The objection is obvious: this is confusing. A new developer reading MEMBRANE_EMBEDDED has no idea what it means without context. True. But a new developer reading INTERFACE_ONLY doesn’t understand why those strings are special either — they just know the rule without the reasoning. The conventional name is more immediately parseable but less ultimately informative. You trade a few seconds of orientation for a permanent source of design thinking every time you read the code.

This only works when the metaphor is honest. If MEMBRANE_EMBEDDED were just a cute synonym for “skip list,” it would be worse than the plain name — all the cognitive load of a metaphor with none of the insight. The metaphor has to illuminate something real about the design. The reason these strings can’t be replaced IS structurally analogous to why membrane proteins can’t be extracted. If the analogy didn’t hold, the name would be pretentious noise.

There’s a second-order benefit I didn’t anticipate. Comments become unnecessary. Every comment in the original code was explaining why a design choice was made: “these names are too common for safe replacement,” “skip plugin directories,” “update the frontmatter name field.” When the variable and function names carry the reasoning through their metaphor, the comments are redundant. The code went from thirty percent comments to zero. Not because I deleted explanations — because the names became the explanations.
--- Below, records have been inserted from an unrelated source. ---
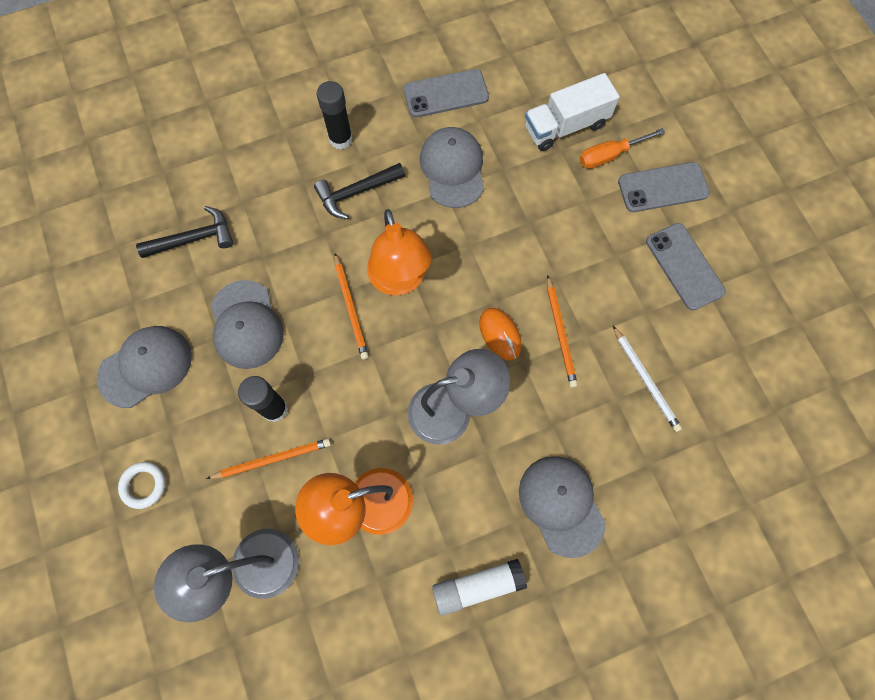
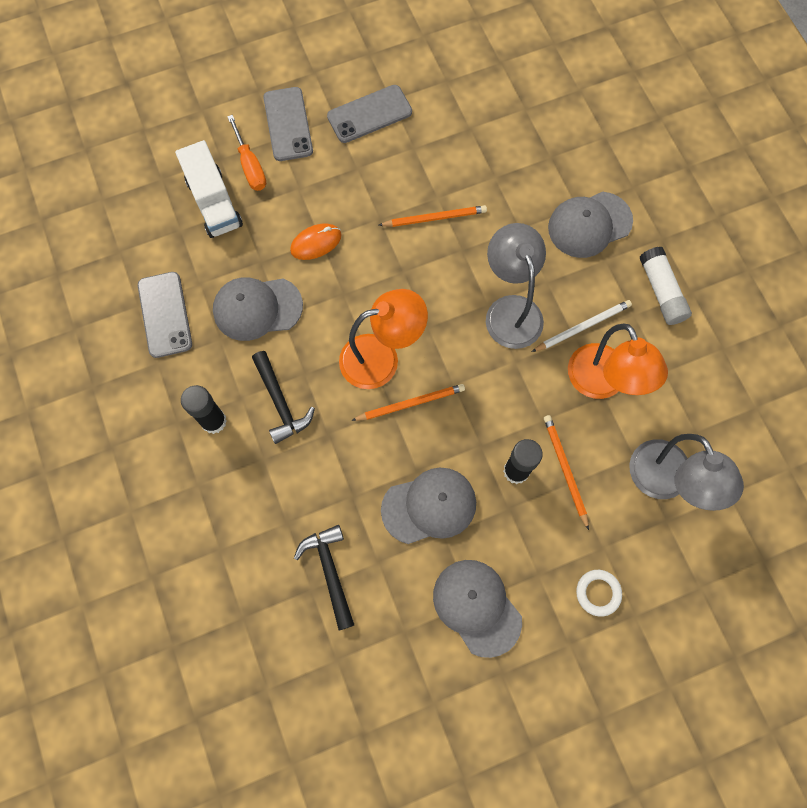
camera: 90 degrees left, 0 degrees up
(500, 334) = (436, 268): orange mouse -> orange mouse (316, 243)
(645, 379) = (477, 153): white pencil -> white pencil (582, 327)

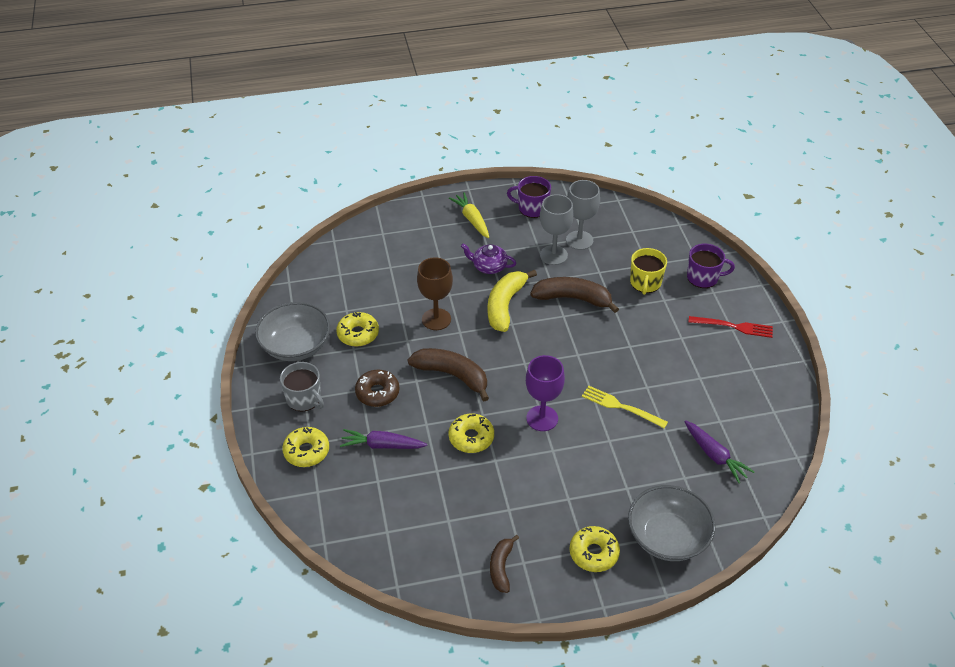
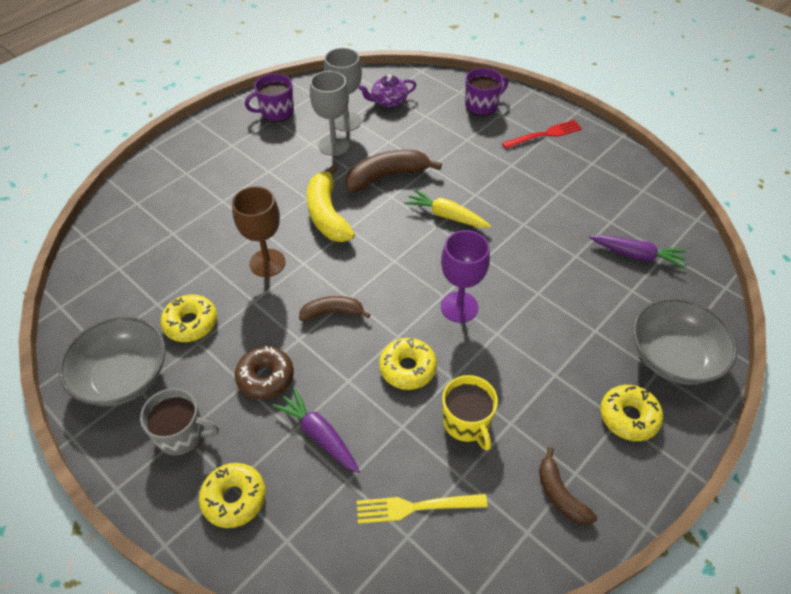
camera: 35 degrees left, 5 degrees up
(382, 445) = (319, 435): purple carrot -> purple carrot turned 75 degrees clockwise
(452, 375) = (332, 313): brown banana -> brown banana, size x0.60
(472, 219) = (224, 148): yellow carrot -> yellow carrot (446, 216)
(489, 266) = (279, 184): purple teapot -> purple teapot (388, 101)
(620, 406) = (519, 255): yellow fork -> yellow fork (415, 507)
(645, 283) = (438, 132): yellow mug -> yellow mug (467, 422)

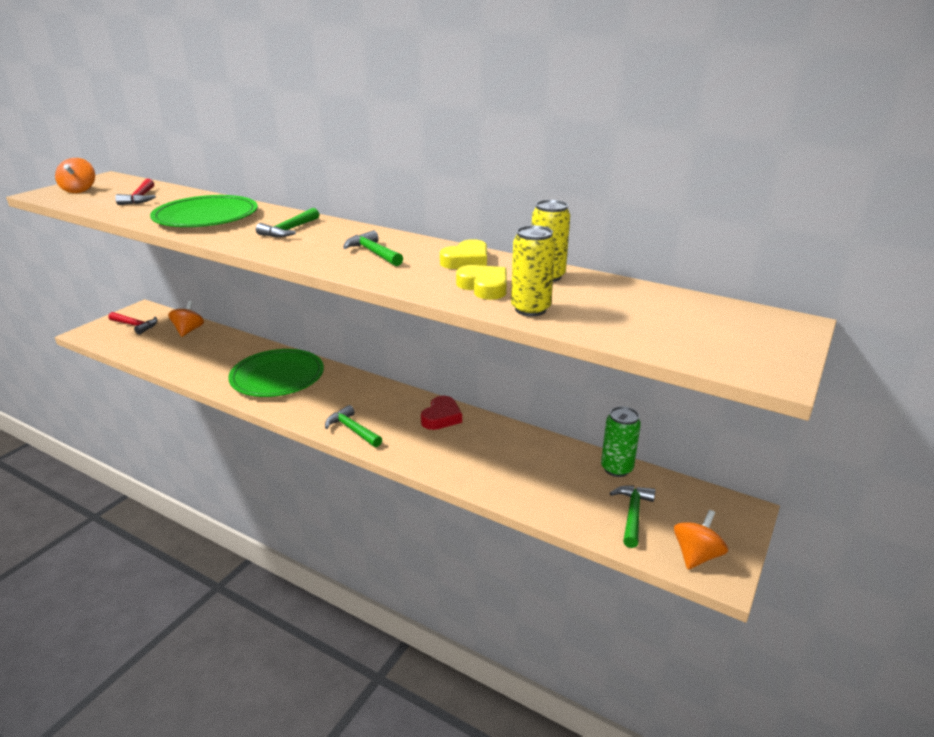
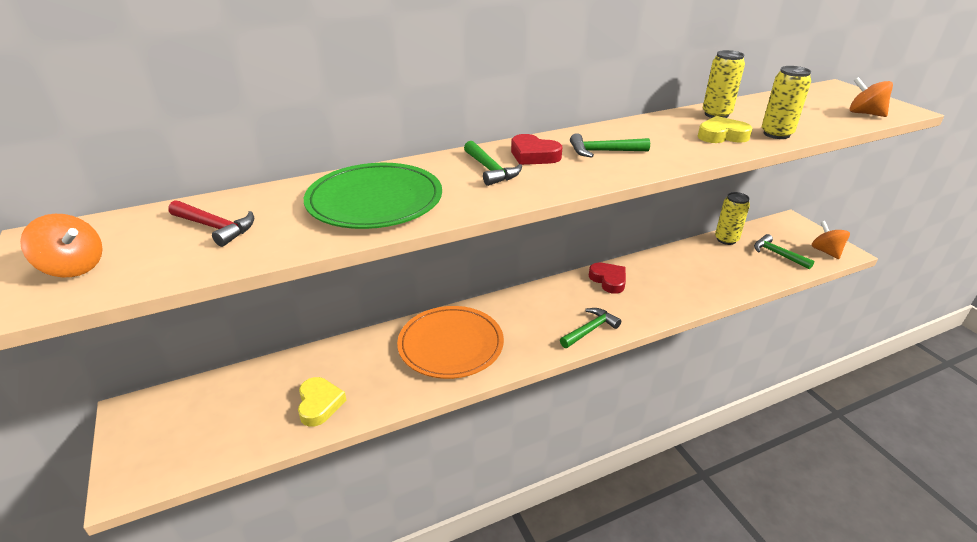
camera: 55 degrees left, 5 degrees up
(135, 326) = (176, 427): red hammer -> none
(188, 331) = (259, 381): orange spinning top -> orange spinning top (864, 113)
(277, 376) = (451, 345): green plate -> orange plate
(334, 235) = (533, 155): none -> red heart
(352, 429) = (590, 329): green hammer -> green hammer turned 150 degrees clockwise
(466, 261) = (659, 127): yellow heart -> yellow heart (319, 404)
(616, 468) = (726, 239): green can -> yellow can

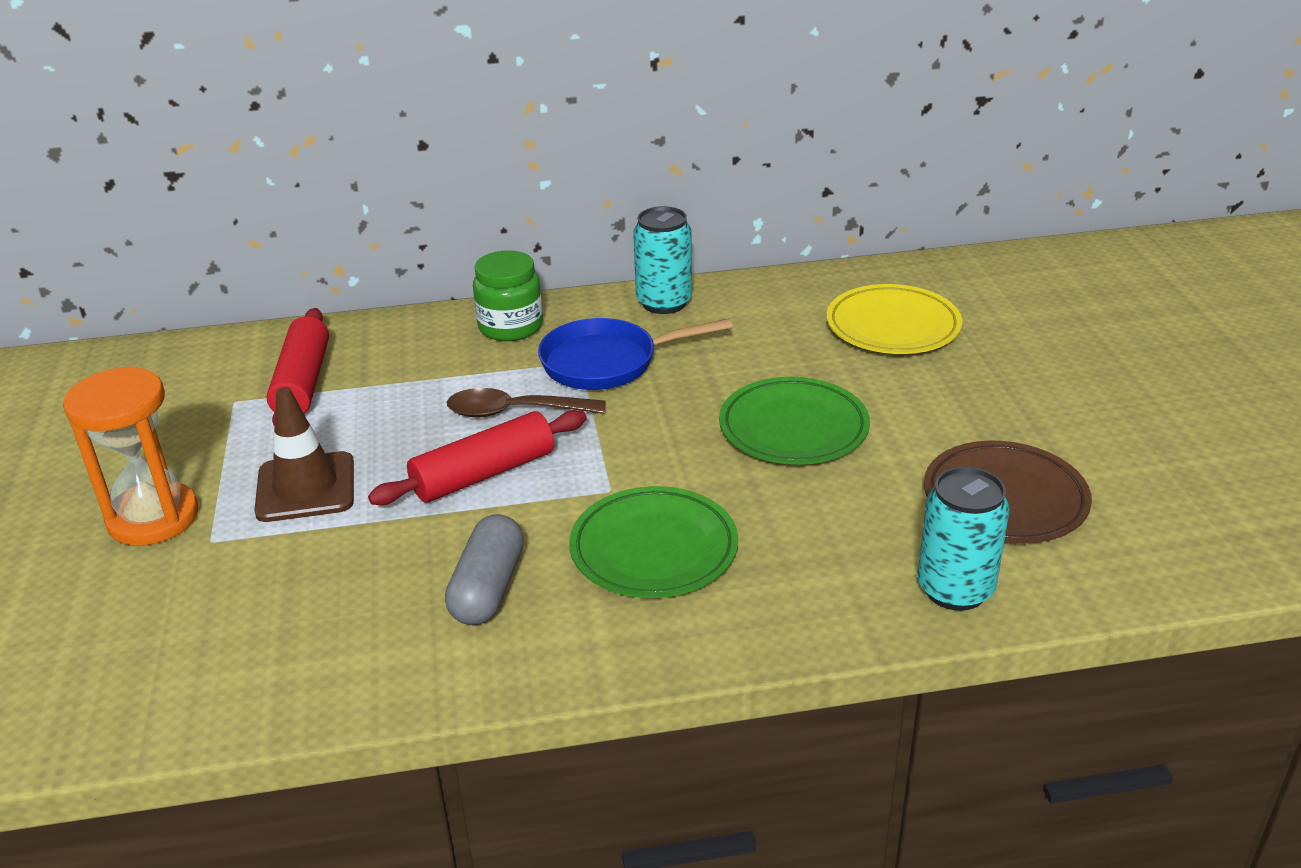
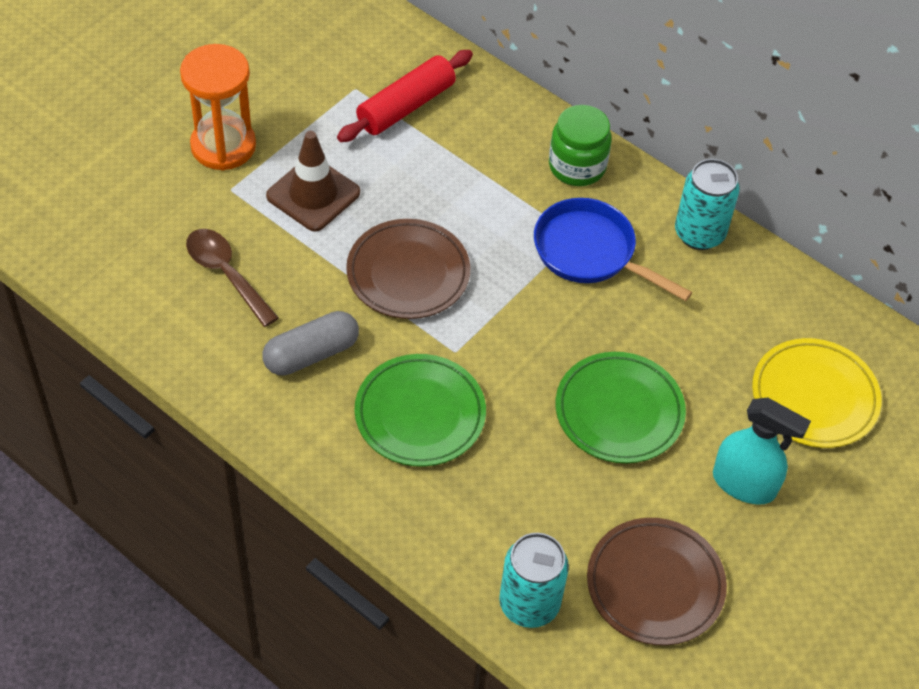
camera: 45 degrees right, 20 degrees up
(484, 474) = (408, 273): red rolling pin -> brown plate
(514, 412) = (485, 241): brown spoon -> brown spoon (226, 274)
(943, 400) = (744, 484): none -> turquoise spray bottle

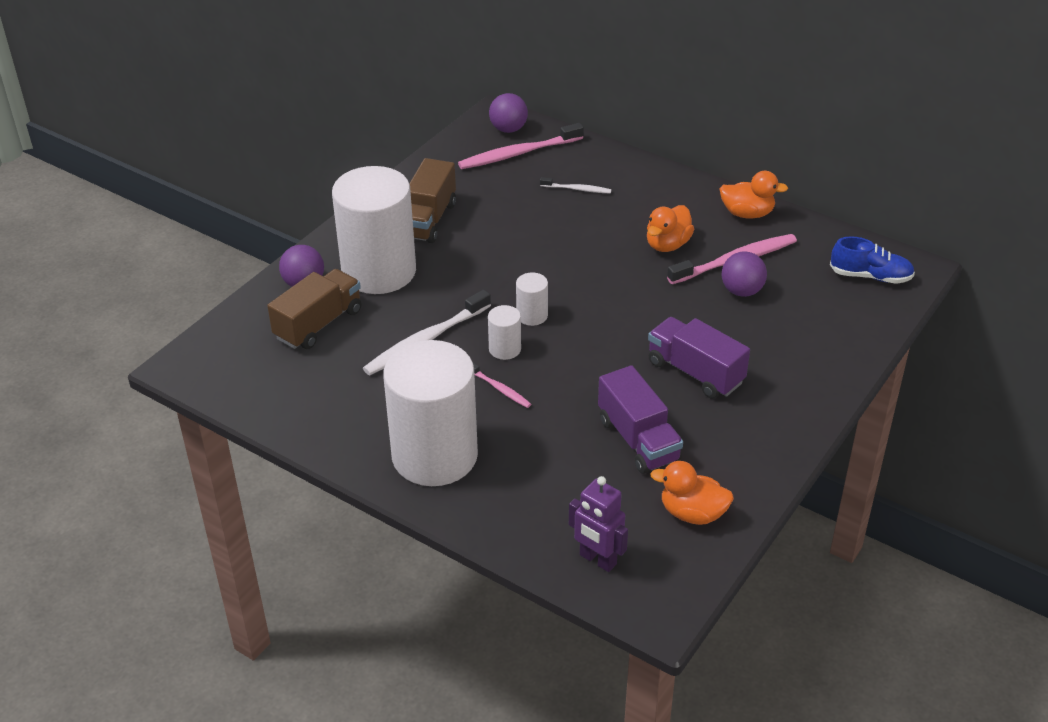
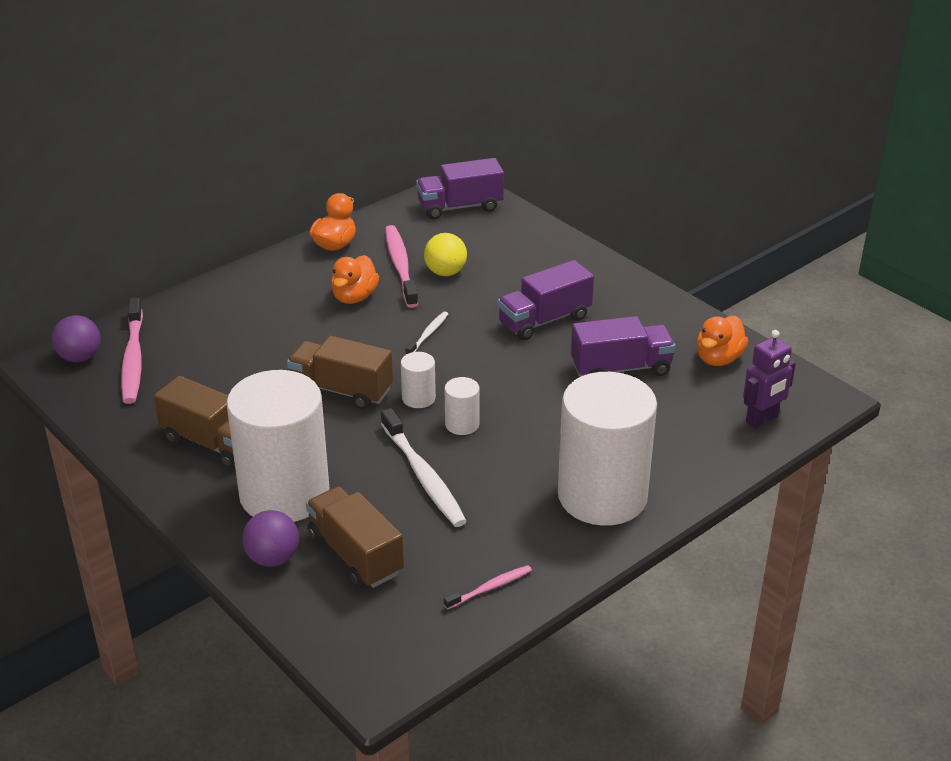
camera: 75 degrees left, 5 degrees down
(499, 389) = (520, 438): pink toothbrush -> pink toothbrush (490, 588)
(524, 269) = (341, 390): none -> brown truck
(577, 189) = (227, 332): white toothbrush -> white toothbrush (428, 334)
(667, 245) = (354, 297): orange duck -> orange duck turned 60 degrees clockwise
(742, 291) = (445, 272): purple ball -> yellow ball
(870, 276) = (460, 207): blue shoe -> purple truck

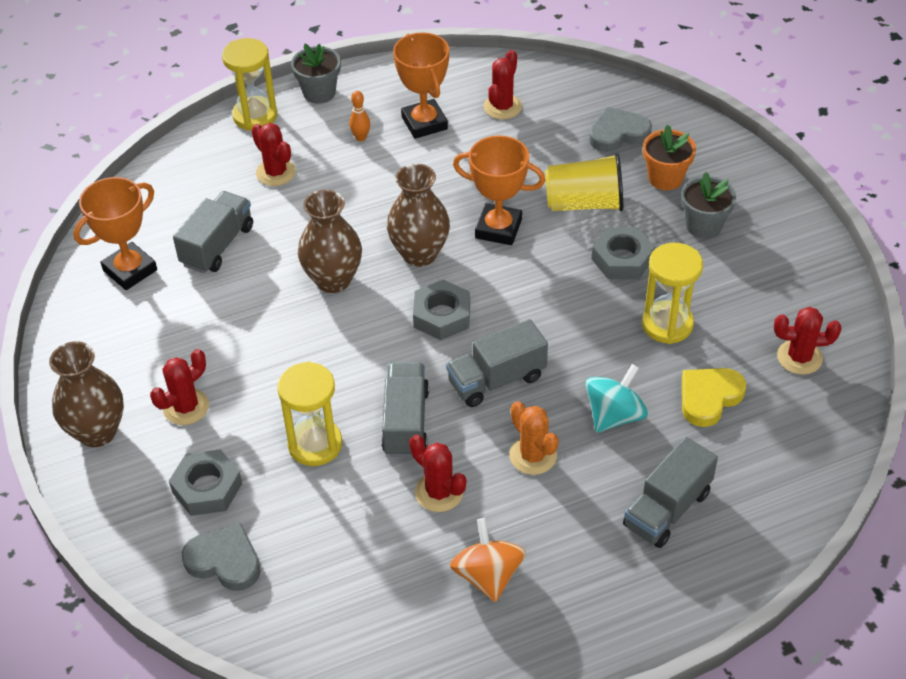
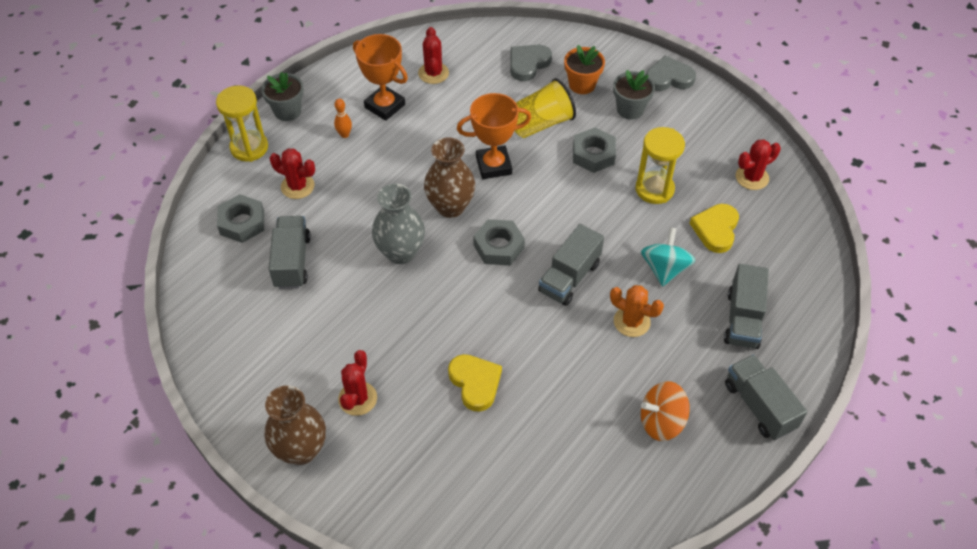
camera: 30 degrees left, 5 degrees up
(130, 270) = (235, 310): orange trophy -> none
(207, 488) = (418, 453): grey nut -> grey nut (242, 223)
(224, 561) = (471, 502): grey heart -> grey heart (669, 78)
(315, 444) = (475, 383): yellow hourglass -> yellow heart
(333, 280) = (400, 252): brown vase -> grey vase
(406, 422) = (528, 337): grey truck -> grey truck (759, 406)
(439, 492) = (587, 377): red cactus -> none
(488, 575) = (661, 422): orange spinning top -> orange spinning top turned 60 degrees counterclockwise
Code is read far more than it’s written. Every variable name is a tiny piece of text that developers will read hundreds of times. Making that text do double duty — communicating both what something is and why it’s that way — is an absurd amount of leverage per character. You’re not just naming a variable. You’re installing a thinking tool in every future reader’s mind, including your own.

P.S. The truly unhinged version of this is a script that renames all your variables from one metaphor domain to another. MEMBRANE_EMBEDDED becomes KEYSTONE_SPECIES in the ecosystem version. Same code, same function, different toy. Different questions every time you read it.